Your answer should repeat the entries in full, exactly as given, with no pictures.

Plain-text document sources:
═══

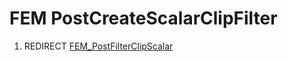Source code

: # FEM PostCreateScalarClipFilter
1.  REDIRECT [FEM\_PostFilterClipScalar](FEM_PostFilterClipScalar.md)
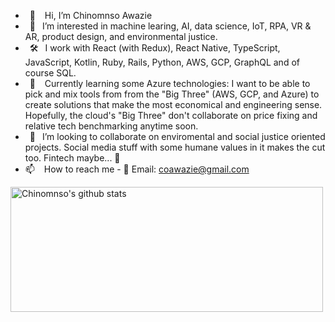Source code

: - &ensp;👋 &ensp; Hi, I’m Chinomnso Awazie
- &ensp;👀 &ensp;I’m interested in machine learing, AI, data science, IoT, RPA, VR & AR, product design, and environmental justice.
- &ensp;🛠 &ensp;I work with React (with Redux), React Native, TypeScript, JavaScript, Kotlin, Ruby, Rails, Python, AWS, GCP, GraphQL and of course SQL.
- &ensp;🌱 &ensp; Currently learning some Azure technologies: I want to be able to pick and mix tools from from the "Big Three" (AWS, GCP, and Azure) to create solutions that make the most economical and engineering sense. Hopefully, the cloud's "Big Three" don't collaborate on price fixing and relative tech benchmarking anytime soon.
- &ensp;💞️ &ensp;I’m looking to collaborate on enviromental and social justice oriented projects. Social media stuff with some humane values in it makes the cut too. Fintech maybe... 🤔 
- 📫 &ensp; How to reach me - 📨 Email: coawazie@gmail.com

<!---
chinomnsoawazie/chinomnsoawazie is a ✨ special ✨ repository because its `README.md` (this file) appears on your GitHub profile.
You can click the Preview link to take a look at your changes.
---><img src="https://github-readme-stats.vercel.app/api?username=chinomnsoawazie&count_private=true&show_icons=true" width="500" height="200": alt="Chinomnso's github stats" />
    
    
    
  

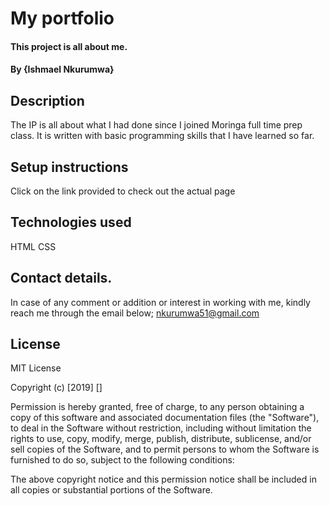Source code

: # My portfolio
#### This project is all about me.
#### By {Ishmael Nkurumwa}

## Description
The IP is all about what I had done since I joined Moringa full time prep class. It is written with basic programming skills that I have learned so far.
## Setup instructions
Click on the link provided to check out the actual page
 
## Technologies used
HTML CSS
## Contact details.
In case of any comment or addition or interest in working with me, kindly reach me through the email below;
      nkurumwa51@gmail.com 
## License
MIT License

Copyright (c) [2019] []

Permission is hereby granted, free of charge, to any person obtaining a copy
of this software and associated documentation files (the "Software"), to deal
in the Software without restriction, including without limitation the rights
to use, copy, modify, merge, publish, distribute, sublicense, and/or sell
copies of the Software, and to permit persons to whom the Software is
furnished to do so, subject to the following conditions:

The above copyright notice and this permission notice shall be included in all
copies or substantial portions of the Software.
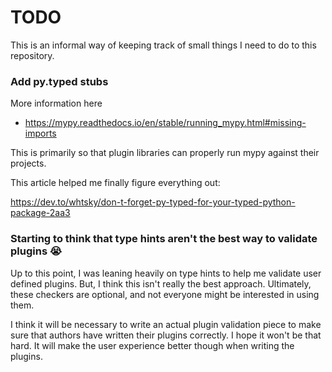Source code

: # TODO

This is an informal way of keeping track of small things I need to do
to this repository.

### Add py.typed stubs

More information here
- https://mypy.readthedocs.io/en/stable/running_mypy.html#missing-imports

This is primarily so that plugin libraries can properly run mypy against their
projects.

This article helped me finally figure everything out:

https://dev.to/whtsky/don-t-forget-py-typed-for-your-typed-python-package-2aa3


### Starting to think that type hints aren't the best way to validate plugins 😭

Up to this point, I was leaning heavily on type hints to help me validate
user defined plugins. But, I think this isn't really the best approach. Ultimately,
these checkers are optional, and not everyone might be interested in using them.

I think it will be necessary to write an actual plugin validation piece to
make sure that authors have written their plugins correctly. I hope it won't
be that hard. It will make the user experience better though when writing the
plugins.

═══

## OUTPUT BELOW
Source code

: # FEM PostCreateScalarClipFilter
1.  REDIRECT [FEM\_PostFilterClipScalar](FEM_PostFilterClipScalar.md)
Source code

: - &ensp;👋 &ensp; Hi, I’m Chinomnso Awazie
- &ensp;👀 &ensp;I’m interested in machine learing, AI, data science, IoT, RPA, VR & AR, product design, and environmental justice.
- &ensp;🛠 &ensp;I work with React (with Redux), React Native, TypeScript, JavaScript, Kotlin, Ruby, Rails, Python, AWS, GCP, GraphQL and of course SQL.
- &ensp;🌱 &ensp; Currently learning some Azure technologies: I want to be able to pick and mix tools from from the "Big Three" (AWS, GCP, and Azure) to create solutions that make the most economical and engineering sense. Hopefully, the cloud's "Big Three" don't collaborate on price fixing and relative tech benchmarking anytime soon.
- &ensp;💞️ &ensp;I’m looking to collaborate on enviromental and social justice oriented projects. Social media stuff with some humane values in it makes the cut too. Fintech maybe... 🤔 
- 📫 &ensp; How to reach me - 📨 Email: coawazie@gmail.com

<!---
chinomnsoawazie/chinomnsoawazie is a ✨ special ✨ repository because its `README.md` (this file) appears on your GitHub profile.
You can click the Preview link to take a look at your changes.
---><img src="https://github-readme-stats.vercel.app/api?username=chinomnsoawazie&count_private=true&show_icons=true" width="500" height="200": alt="Chinomnso's github stats" />
    
    
    
  

Source code

: # My portfolio
#### This project is all about me.
#### By {Ishmael Nkurumwa}

## Description
The IP is all about what I had done since I joined Moringa full time prep class. It is written with basic programming skills that I have learned so far.
## Setup instructions
Click on the link provided to check out the actual page
 
## Technologies used
HTML CSS
## Contact details.
In case of any comment or addition or interest in working with me, kindly reach me through the email below;
      nkurumwa51@gmail.com 
## License
MIT License

Copyright (c) [2019] []

Permission is hereby granted, free of charge, to any person obtaining a copy
of this software and associated documentation files (the "Software"), to deal
in the Software without restriction, including without limitation the rights
to use, copy, modify, merge, publish, distribute, sublicense, and/or sell
copies of the Software, and to permit persons to whom the Software is
furnished to do so, subject to the following conditions:

The above copyright notice and this permission notice shall be included in all
copies or substantial portions of the Software.
Source code

: # TODO

This is an informal way of keeping track of small things I need to do
to this repository.

### Add py.typed stubs

More information here
- https://mypy.readthedocs.io/en/stable/running_mypy.html#missing-imports

This is primarily so that plugin libraries can properly run mypy against their
projects.

This article helped me finally figure everything out:

https://dev.to/whtsky/don-t-forget-py-typed-for-your-typed-python-package-2aa3


### Starting to think that type hints aren't the best way to validate plugins 😭

Up to this point, I was leaning heavily on type hints to help me validate
user defined plugins. But, I think this isn't really the best approach. Ultimately,
these checkers are optional, and not everyone might be interested in using them.

I think it will be necessary to write an actual plugin validation piece to
make sure that authors have written their plugins correctly. I hope it won't
be that hard. It will make the user experience better though when writing the
plugins.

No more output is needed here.